Thomas Rashad Easley, assistant dean of community and inclusion at the Yale School of Forestry and Environmental Studies, knows how narrow the routes in can be. He fell into environmentalism when he was at Alabama A&M University through a Forest Service scholarship that was available to historically Black colleges and universities. But he realizes that his path as a Black person in forestry could easily have been different. Inclusion and feeling like you belong are crucial to being able to claim a movement as your own, he says, and that doesn’t come easy. “Regardless of who you are, you need a line in, and it’s particularly important if you historically haven’t been looked at,” Easley says. He’s advocating to recruit diverse applicants and create new roles that bring diversity into historically siloed environmental institutions, from the Ivy League to government agencies, which would show people who have not traditionally considered themselves environmentalists that they belong.

The voices of the people who have been most impacted need to be the loudest.

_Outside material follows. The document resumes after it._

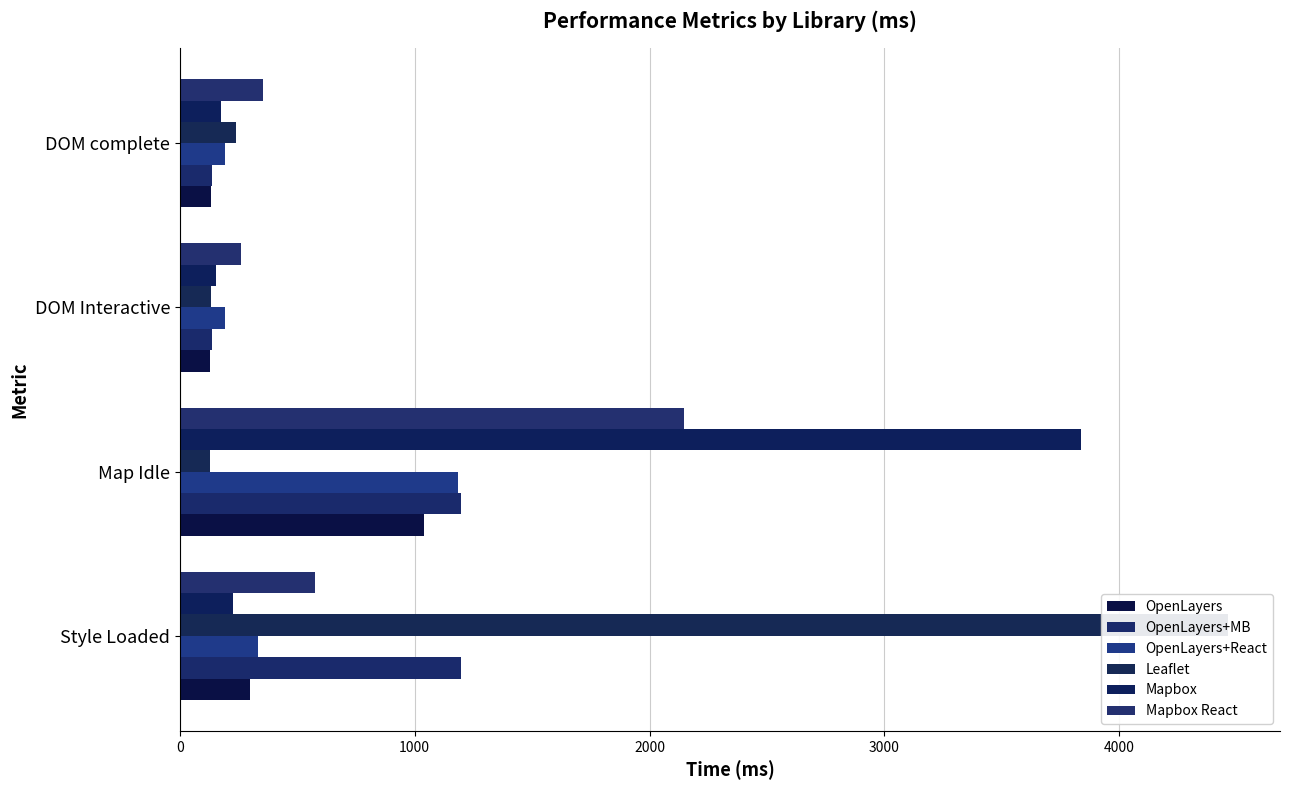

Between DOM Interactive and DOM complete, which is larger?

DOM complete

Easley’s preferred method of communication is hip-hop—when he’s not in academia he moonlights as an emcee—which he incorporates into the classes he teaches. He believes that to promote inclusion, we have to explicitly explain why environmental issues are connected to people’s lives, and why someone who doesn’t look like John Muir (or Bill McKibben or Greta Thunberg) is still part of the green movement. We need to actively recruit and show people that they’re welcome.

“When I’m talking about the environment with people of color, I make it about the impact it’s having,” he says. “I talk about the community. I talk about air quality and water pollution. If you’re Black from the ’hood or the country, you understand it.”

Changing the narrative to be more inclusive and personal is core to other, newer political advocacy groups, too, like the youth-led Sunrise Movement and the Hip Hop Caucus. Both groups were founded on the intertwined importance of environmental and social justice and on engaging nonwhite people in climate activism. They’re gaining ground in size and impact, but they still don’t get as much funding from foundations and donors or have as much political power as older groups like the Sierra Club. Their growth embodies what Easley and O’Laughlin are talking about: bringing people in, listening to them, supporting them, repeat. “There is hope in this moment that change can happen,” O’Laughlin says.

The green movement’s effort to take down past iconography and poke holes in the legacy of towering figures like Muir is important, but it’s only symbolic until power, money, and representation are diversified. The new presidential administration appears to be taking that seriously—this week’s executive order included a goal to direct 40 percent of federal investment in sustainable infrastructure toward disadvantaged communities, which is a great start—and organizations like the Sierra Club have pledged to do the same.

But the voices of the people who have been most impacted need to be the loudest. And to do that, the onus of change is on those who have had it easy, who have not had to think about whether they might be able to get a job at a green nonprofit or if their government will support them when their community faces a natural disaster or environmental harm. Anyone who wants to protect the planet has to be actively antiracist, because it’s impossible to pull apart the past threads of exclusion and violence and land use and race. We can’t untangle environmental policy from systemic racism, so we have to tackle them together, from the top of the government on down.